Lo rende noto l’ultimo rapporto “Global Private Equity Barometer” citato in anteprima dal quotidiano economico britannico Financial Times.

A determinare questa situazione è la tipica struttura retributiva delle società di private equity, i cui fondi di investimento rendono ai loro gestori una quota compresa tra l’1,5 ed il 2% del capitale sottoforma di commissione più un interesse del 20% sui profitti.
A far scattare i bonus per il management sono solitamente i rendimenti equivalenti all’8% dell’investimento. Performance che, in molti casi, non si realizzano più da tempo.
Il fenomeno appare particolarmente evidente negli Stati Uniti dove i fondi non redditizi sarebbero, secondo il rapporto, oltre la metà (57%) del totale.

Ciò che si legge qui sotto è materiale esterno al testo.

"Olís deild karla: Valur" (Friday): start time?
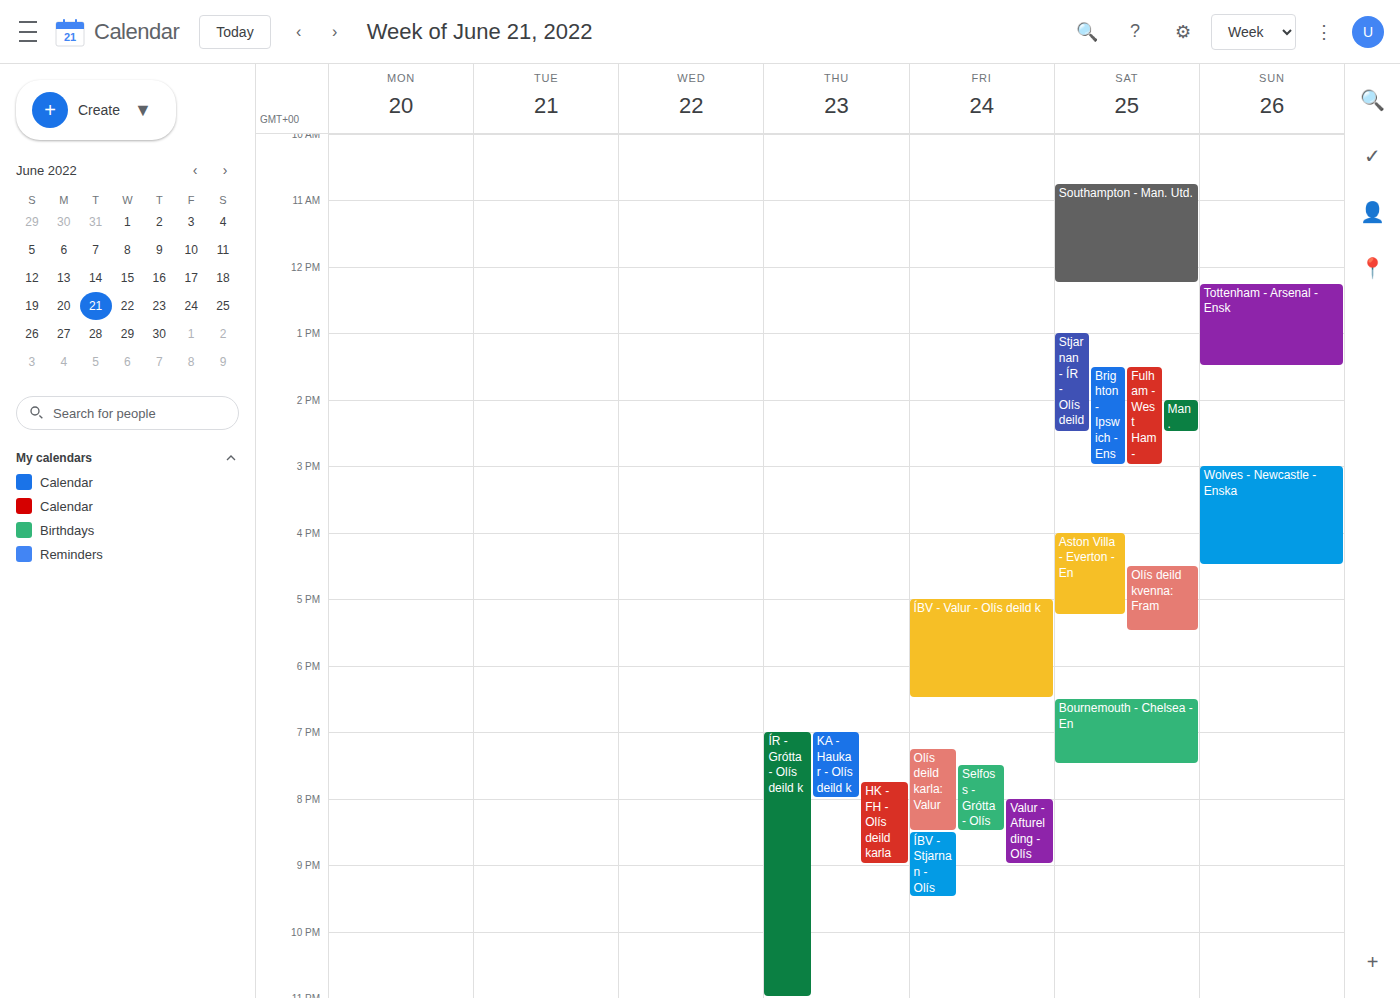
7:15 PM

Il Financial Times scrive che quando un fondo risulta in perdita l’obiettivo diviene la sua sopravvivenza di lungo periodo. La dimensione di portafoglio di questo foglio determina l’ammontare definitivo della commissione.
L’80% degli investitori prevede di ricevere una richiesta da parte dei gestori per l’allungamento dei tempi dell’investimento, anche per garantire a questi ultimi maggiori possibilità di investire l’enorme surplus di capitale accumulato negli anni che hanno preceduto la crisi finanziaria mondiale.